The row came as reports from France suggested that as many as six members of the terror cell behind the deadly attacks in Paris may still be at large.
The Obama administration also apologised last night for not sending a senior government figure to Sunday's million-person march alongside dozens of world leaders.
In an apparent swipe at the Prime Minister, who pledged to introduce "more comprehensive" powers to monitor terror suspects yesterday, Clegg will claim measures are sometimes introduced "in the name of public safety that undermine the very freedoms we cherish".
"The irony appears to be lost on some politicians who say in one breath that they will defend freedom of expression and then in the next advocate a huge encroachment on the freedom of all British citizens," he will say in a speech to journalists at the Irish Embassy.
"Let me be really clear, we have every right to invade the privacy of terrorists and those we think want to do us harm - but we should not equate that with invading the privacy of every single person in the UK. They are not the same thing.
"The snoopers' charter is not targeted. It's not proportionate. It's not harmless.
"It would be a new and dramatic shift in the relationship between the state and the individual."
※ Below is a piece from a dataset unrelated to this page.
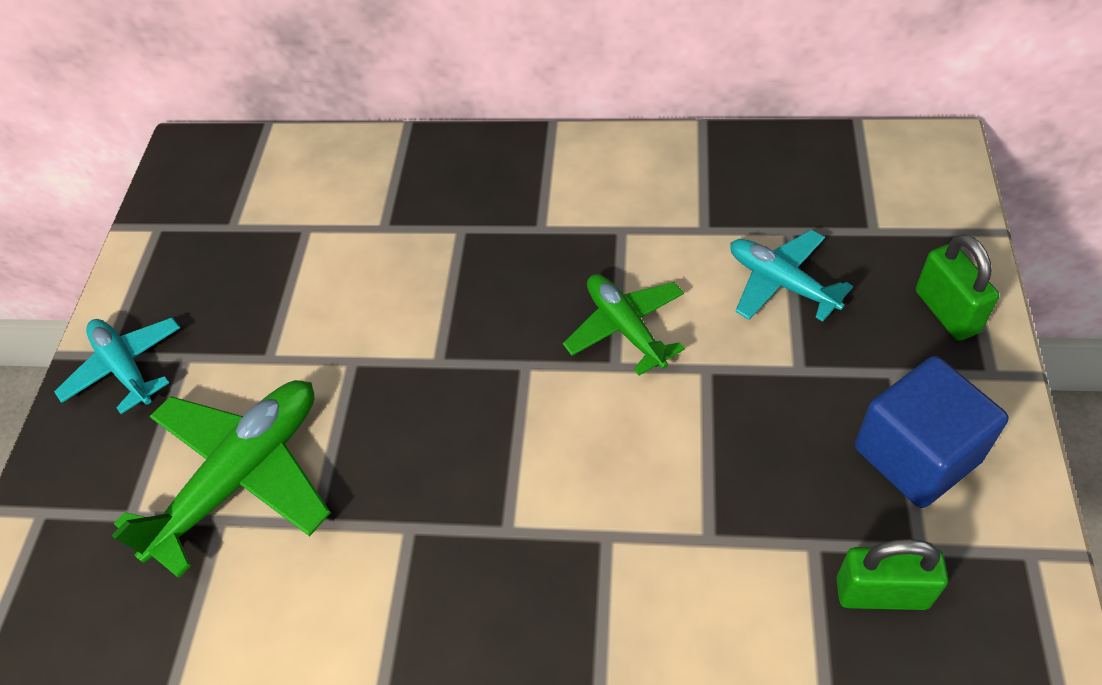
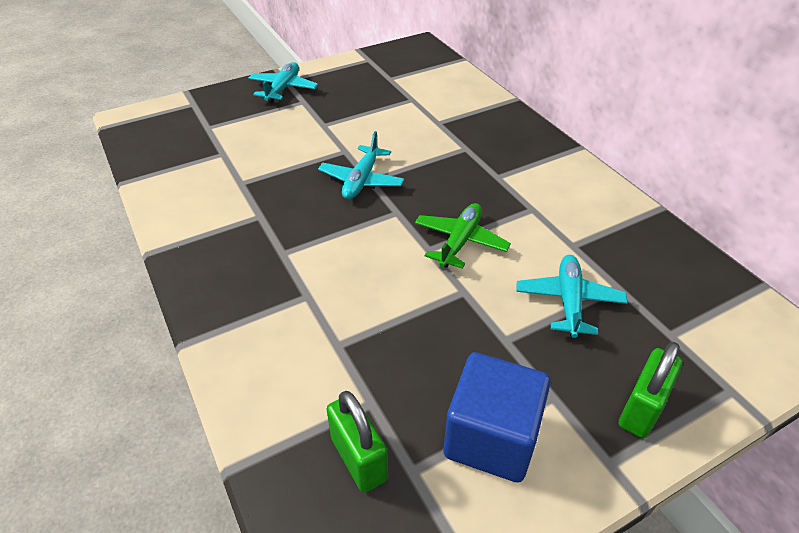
camera: 50 degrees right, 10 degrees down
(242, 477) = (250, 148): green plane -> none
(432, 372) = (361, 180): none -> turquoise plane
Plans for a communications data Bill - nicknamed the "snoopers' charter" by critics - were blocked by Lib Dems but Conservatives want to revive the legislation if they secure an overall majority in May's general election.
The legislation, which was tabled in draft form by Home Secretary Theresa May in 2012, would have extended the requirement for companies to retain phone and email data to include records - but not the content - of every individual's internet browsing activity, including use of social media sites like Facebook, internet gaming, and mobile phone messaging services.
Cameron yesterday said that he wanted to ensure there is no "safe space" for terrorists to communicate over the internet, in the wake of the Paris terror attacks.
He said that as well as well as the snoopers' charter, new legislation will be required to enable the agencies to continue to intercept phone calls and access the content of electronic communications - on the basis of a warrant signed by the home secretary - when existing powers expire in 2016.
Clegg will argue "we do not make ourselves safer by making ourselves less free".
The Lib Dem leader will also underline his party's proposals for a Bill of Rights that would enshrine the right to free expression.
"If we really believe freedom of speech is a founding principle of our democracy, then we must act to protect it," he will say.
"I look enviously at America, where every schoolchild is taught from day one that they have inalienable rights - including free expression - which are a fundamental part of what it means to be American.
"I want us to have the same. The time has come for a written constitution with a Bill of Rights. The Liberal Democrats are committed to a constitutional convention after the general election, and deciding how we enshrine free speech in a British Bill of Rights should be at the heart of it.
"We must always defend the British values of freedom, openness and tolerance. We must always defend the rights of individuals to express themselves freely. And we must always defend the right of a free press to do its work without fear or favour," he will add.
"It is at times like these, when our freedoms are under threat, that we must stand up for them most of all."